Chapitre 4 : La lutte contre le racisme et la communication du personnel infirmier

Le pouvoir des mots

La plupart d’entre nous ont grandi en entendant l’adage suivant : « La bave du crapaud n’atteint pas la blanche colombe. » Ce proverbe vise à nous faire sentir forts et courageux, mais il est loin d’être vrai.

Les mots sont puissants, et ils font mal.

Non seulement les mots font mal lorsqu’ils sont prononcés, mais ils peuvent aussi avoir des effets durables sur la santé et le bien-être.
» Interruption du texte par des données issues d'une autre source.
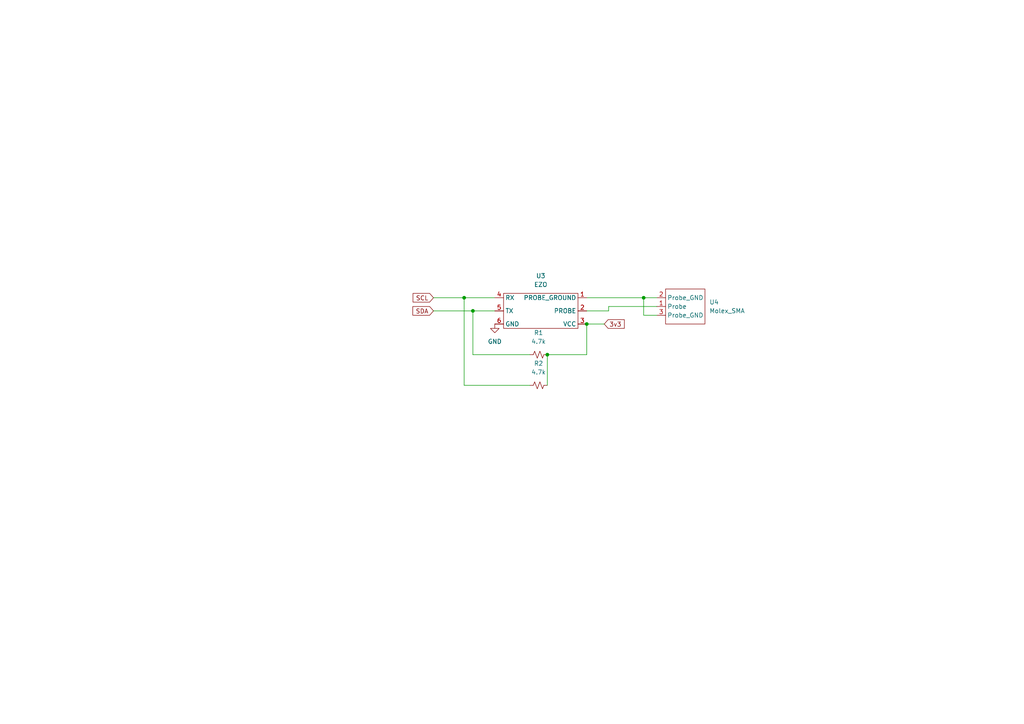
<source format=kicad_sch>
(kicad_sch (version 20211123) (generator eeschema)

  (uuid cbafb932-3d92-4757-b0b7-90036a060eb1)

  (paper "A4")

  

  (junction (at 137.16 90.17) (diameter 0) (color 0 0 0 0)
    (uuid 502b2b53-0934-43ae-8687-47fdc2fefabb)
  )
  (junction (at 186.69 86.36) (diameter 0) (color 0 0 0 0)
    (uuid 56f98f98-e665-446c-a76d-40814d83a5c5)
  )
  (junction (at 170.18 93.98) (diameter 0) (color 0 0 0 0)
    (uuid 7e40b67b-b674-42a7-9c84-2cc7978b083b)
  )
  (junction (at 134.62 86.36) (diameter 0) (color 0 0 0 0)
    (uuid a1d61634-1783-4b0a-92d0-7894116eec4c)
  )
  (junction (at 158.75 102.87) (diameter 0) (color 0 0 0 0)
    (uuid f6f0ea27-66a1-427c-8d77-fc7af9b5d285)
  )

  (wire (pts (xy 176.53 90.17) (xy 176.53 88.9))
    (stroke (width 0) (type default) (color 0 0 0 0))
    (uuid 1c334233-3c00-4daa-b90d-08461f76d22c)
  )
  (wire (pts (xy 176.53 88.9) (xy 190.5 88.9))
    (stroke (width 0) (type default) (color 0 0 0 0))
    (uuid 2205b2a5-eb76-453f-b87f-acba332d8aa7)
  )
  (wire (pts (xy 153.67 102.87) (xy 137.16 102.87))
    (stroke (width 0) (type default) (color 0 0 0 0))
    (uuid 2ef7b8fd-11b2-4126-981b-121add5a4b7d)
  )
  (wire (pts (xy 186.69 86.36) (xy 190.5 86.36))
    (stroke (width 0) (type default) (color 0 0 0 0))
    (uuid 329fed8b-be17-45cb-a4a5-fa851331ce46)
  )
  (wire (pts (xy 134.62 111.76) (xy 134.62 86.36))
    (stroke (width 0) (type default) (color 0 0 0 0))
    (uuid 35201781-7835-4aa8-8f8e-d65e053e565a)
  )
  (wire (pts (xy 125.73 90.17) (xy 137.16 90.17))
    (stroke (width 0) (type default) (color 0 0 0 0))
    (uuid 3730e165-adc4-4390-8af2-192a0331db64)
  )
  (wire (pts (xy 137.16 90.17) (xy 143.51 90.17))
    (stroke (width 0) (type default) (color 0 0 0 0))
    (uuid 4cd5b924-a110-4d23-9be8-42df52440708)
  )
  (wire (pts (xy 175.26 93.98) (xy 170.18 93.98))
    (stroke (width 0) (type default) (color 0 0 0 0))
    (uuid 59a8cb94-853e-4054-b533-03ebb8d972e2)
  )
  (wire (pts (xy 125.73 86.36) (xy 134.62 86.36))
    (stroke (width 0) (type default) (color 0 0 0 0))
    (uuid 5ef409d4-e9be-4044-be1a-1cd8766ac314)
  )
  (wire (pts (xy 170.18 90.17) (xy 176.53 90.17))
    (stroke (width 0) (type default) (color 0 0 0 0))
    (uuid 6576152e-aa64-4b7e-9315-5d244ee1483b)
  )
  (wire (pts (xy 134.62 86.36) (xy 143.51 86.36))
    (stroke (width 0) (type default) (color 0 0 0 0))
    (uuid 6a4f90f8-9f9a-4e09-b443-8730fbb5d9f8)
  )
  (wire (pts (xy 158.75 102.87) (xy 158.75 111.76))
    (stroke (width 0) (type default) (color 0 0 0 0))
    (uuid 778e2e81-83e3-4f66-9610-1cbd8c077bdd)
  )
  (wire (pts (xy 186.69 91.44) (xy 186.69 86.36))
    (stroke (width 0) (type default) (color 0 0 0 0))
    (uuid 9de6ab55-d539-40fe-8b2c-cec7a3106558)
  )
  (wire (pts (xy 170.18 86.36) (xy 186.69 86.36))
    (stroke (width 0) (type default) (color 0 0 0 0))
    (uuid bf530b28-d278-4fc1-944a-bc5be1959f1c)
  )
  (wire (pts (xy 153.67 111.76) (xy 134.62 111.76))
    (stroke (width 0) (type default) (color 0 0 0 0))
    (uuid c62a85fa-f511-4405-9b11-8113213987a1)
  )
  (wire (pts (xy 137.16 102.87) (xy 137.16 90.17))
    (stroke (width 0) (type default) (color 0 0 0 0))
    (uuid cc6cb2b3-fe5a-4df7-8cca-3ec5c77826f7)
  )
  (wire (pts (xy 190.5 91.44) (xy 186.69 91.44))
    (stroke (width 0) (type default) (color 0 0 0 0))
    (uuid d190bcf2-a2d9-449f-b014-aabd56a1a0ad)
  )
  (wire (pts (xy 170.18 93.98) (xy 170.18 102.87))
    (stroke (width 0) (type default) (color 0 0 0 0))
    (uuid e2c3b45d-c020-43fd-866a-815feb18718c)
  )
  (wire (pts (xy 170.18 102.87) (xy 158.75 102.87))
    (stroke (width 0) (type default) (color 0 0 0 0))
    (uuid f26551b2-5345-4b0d-b6df-69b8d7a3e89e)
  )

  (global_label "SDA" (shape input) (at 125.73 90.17 180) (fields_autoplaced)
    (effects (font (size 1.27 1.27)) (justify right))
    (uuid 9f8ff08d-7400-4dbd-92e0-1984d9ce406d)
    (property "Intersheet References" "${INTERSHEET_REFS}" (id 0) (at 119.7488 90.0906 0)
      (effects (font (size 1.27 1.27)) (justify right) hide)
    )
  )
  (global_label "3v3" (shape input) (at 175.26 93.98 0) (fields_autoplaced)
    (effects (font (size 1.27 1.27)) (justify left))
    (uuid c07e407e-f1d8-4c32-a984-176416351bc0)
    (property "Intersheet References" "${INTERSHEET_REFS}" (id 0) (at 181.0598 93.9006 0)
      (effects (font (size 1.27 1.27)) (justify left) hide)
    )
  )
  (global_label "SCL" (shape input) (at 125.73 86.36 180) (fields_autoplaced)
    (effects (font (size 1.27 1.27)) (justify right))
    (uuid e10770ff-1cc3-4614-8689-81e50d146280)
    (property "Intersheet References" "${INTERSHEET_REFS}" (id 0) (at 119.8093 86.2806 0)
      (effects (font (size 1.27 1.27)) (justify right) hide)
    )
  )

  (symbol (lib_id "Hydro:EZO") (at 157.48 83.82 0) (mirror y) (unit 1)
    (in_bom yes) (on_board yes) (fields_autoplaced)
    (uuid 112938df-7169-4570-96cf-a8d267f3ae1d)
    (property "Reference" "U3" (id 0) (at 156.845 80.01 0))
    (property "Value" "EZO" (id 1) (at 156.845 82.55 0))
    (property "Footprint" "Hydro:EZO" (id 2) (at 162.56 83.82 0)
      (effects (font (size 1.27 1.27)) hide)
    )
    (property "Datasheet" "" (id 3) (at 162.56 83.82 0)
      (effects (font (size 1.27 1.27)) hide)
    )
    (pin "1" (uuid 6007829d-60fa-4c5e-994b-64d059822d36))
    (pin "2" (uuid 564e9f3d-df17-42f7-b982-4b6730c96470))
    (pin "3" (uuid 45dc8cd6-9431-445d-8756-d070a2fb986e))
    (pin "4" (uuid aae35f3d-d0fe-4114-b411-2c7cced79672))
    (pin "5" (uuid 75c432e0-ab9e-4c97-b4ea-dc5c0b5f8af5))
    (pin "6" (uuid a58de0cd-e2a7-45fd-a4c5-4cfa3c07f8fa))
  )

  (symbol (lib_id "power:GND") (at 143.51 93.98 0) (unit 1)
    (in_bom yes) (on_board yes) (fields_autoplaced)
    (uuid 3361668d-42c3-41cb-b709-a98d6178870b)
    (property "Reference" "#PWR05" (id 0) (at 143.51 100.33 0)
      (effects (font (size 1.27 1.27)) hide)
    )
    (property "Value" "GND" (id 1) (at 143.51 99.06 0))
    (property "Footprint" "" (id 2) (at 143.51 93.98 0)
      (effects (font (size 1.27 1.27)) hide)
    )
    (property "Datasheet" "" (id 3) (at 143.51 93.98 0)
      (effects (font (size 1.27 1.27)) hide)
    )
    (pin "1" (uuid 18aaffef-7f30-41b8-bc01-27761934c9b0))
  )

  (symbol (lib_id "Device:R_Small_US") (at 156.21 102.87 270) (unit 1)
    (in_bom yes) (on_board yes) (fields_autoplaced)
    (uuid 54015403-1f61-458f-b956-69420b5176f9)
    (property "Reference" "R1" (id 0) (at 156.21 96.52 90))
    (property "Value" "4.7k" (id 1) (at 156.21 99.06 90))
    (property "Footprint" "Resistor_THT:R_Axial_DIN0207_L6.3mm_D2.5mm_P10.16mm_Horizontal" (id 2) (at 156.21 102.87 0)
      (effects (font (size 1.27 1.27)) hide)
    )
    (property "Datasheet" "~" (id 3) (at 156.21 102.87 0)
      (effects (font (size 1.27 1.27)) hide)
    )
    (pin "1" (uuid 08ac9f3f-08df-4fc4-b590-a5653c4667fa))
    (pin "2" (uuid b22cea6f-58ca-432d-a331-3b85ad17f8a7))
  )

  (symbol (lib_id "Device:R_Small_US") (at 156.21 111.76 270) (unit 1)
    (in_bom yes) (on_board yes) (fields_autoplaced)
    (uuid 77e73d5c-56c0-4301-9498-d7a12c035025)
    (property "Reference" "R2" (id 0) (at 156.21 105.41 90))
    (property "Value" "4.7k" (id 1) (at 156.21 107.95 90))
    (property "Footprint" "Resistor_THT:R_Axial_DIN0207_L6.3mm_D2.5mm_P10.16mm_Horizontal" (id 2) (at 156.21 111.76 0)
      (effects (font (size 1.27 1.27)) hide)
    )
    (property "Datasheet" "~" (id 3) (at 156.21 111.76 0)
      (effects (font (size 1.27 1.27)) hide)
    )
    (pin "1" (uuid 69cdb293-e367-4713-83e9-d50aa4967f65))
    (pin "2" (uuid 12003d64-e9c9-4f64-95af-dc435051baa5))
  )

  (symbol (lib_id "Hydro:Molex_SMA") (at 190.5 88.9 0) (unit 1)
    (in_bom yes) (on_board yes) (fields_autoplaced)
    (uuid e0c012cd-ab0d-4a4f-b7bb-20dff74aee03)
    (property "Reference" "U4" (id 0) (at 205.74 87.6299 0)
      (effects (font (size 1.27 1.27)) (justify left))
    )
    (property "Value" "Molex_SMA" (id 1) (at 205.74 90.1699 0)
      (effects (font (size 1.27 1.27)) (justify left))
    )
    (property "Footprint" "Hydro:Molex SMA" (id 2) (at 190.5 88.9 0)
      (effects (font (size 1.27 1.27)) hide)
    )
    (property "Datasheet" "" (id 3) (at 190.5 88.9 0)
      (effects (font (size 1.27 1.27)) hide)
    )
    (pin "1" (uuid ac5f9ec6-443a-4900-a015-d60f1a168423))
    (pin "2" (uuid 68244b20-8282-406e-8b3d-7531c2aa9f5e))
    (pin "3" (uuid 8f5afcfd-cd23-4b4e-9a68-30c8676a3f01))
  )
)

</source>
Dans les chapitres précédents, nous avons discuté de la façon dont les expériences de racisme peuvent mener à des problèmes physiques aigus et chroniques, ainsi qu’à des sentiments d’insuffisance dans la société. Les mots et les expressions racistes jouent un rôle important dans la perpétuation de pratiques racistes. Les propos racistes sont souvent dénoncés en raison des lois et des politiques du milieu de travail et peuvent mener à des mesures disciplinaires. Alors, comment le racisme se présente-t-il?

La réponse est que le discours raciste est facilement déguisé et est souvent accompagné de « Je ne savais pas que je ne pouvais pas dire ça! » Beaucoup de gens ne prennent pas le temps de penser au-delà des mots ou de la phrase et de la douleur émotionnelle qu’ils peuvent causer à une personne noire et racialisée. Ce type de douleur émotionnelle est souvent appelé traumatisme racial, c’est-à-dire les effets cumulatifs et traumatisants du racisme et sa récurrence continuelle qui peut comporter des effets psychologiques et physiques comme du stress, des cauchemars, des flashbacks, des maux de tête et des palpitations cardiaques. (Comas-Diaz et coll., 2019). En comprenant les traumatismes raciaux, nous pouvons prendre conscience du fait que les mots peuvent ne pas avoir une grande incidence sur une population, mais qu’ils peuvent changer la vie d’autres personnes et leur nuire. Prenons un moment pour réfléchir au pouvoir des mots.

Imaginez que vous regardez un film qui se déroule dans une campagne du Sud des États-Unis. Un jeune homme blanc interpelle un Noir plus âgé : « Mon gars! » Quel est le sens de ce terme? Il mine la maturité de l’homme noir et signifie à l’homme noir qu’il n’est pas un adulte, qu’il est moins intelligent, et tout simplement « moins que » l’homme blanc, ce qui a des effets durables sur l’estime de soi de l’homme noir. Un autre exemple est qu’après le 11 septembre, les communautés musulmanes ont été étiquetées comme des terroristes, ce qui a créé de la peur et de la méfiance à leur égard. Lorsque des suprémacistes blancs ont pris part à une émeute à Charlottesville en réponse au retrait proposé de la statue du général Robert E. Lee, le président des États-Unis de l’époque les a publiquement qualifiés de « bonnes personnes ». Ces exemples illustrent le pouvoir des mots et la façon dont ils peuvent criminaliser un groupe et en exonérer un autre.

L’histoire du racisme envers les Noirs reflète l’influence des mots utilisés à l’égard des Noirs, des Autochtones et d’autres communautés racialisées; certains de ces mots ont également été étendus à certains groupes d’immigrants blancs considérés comme inférieurs. Ces mots continuent d’influencer les croyances et la façon dont certaines populations sont perçues– , car les mots ont du pouvoir.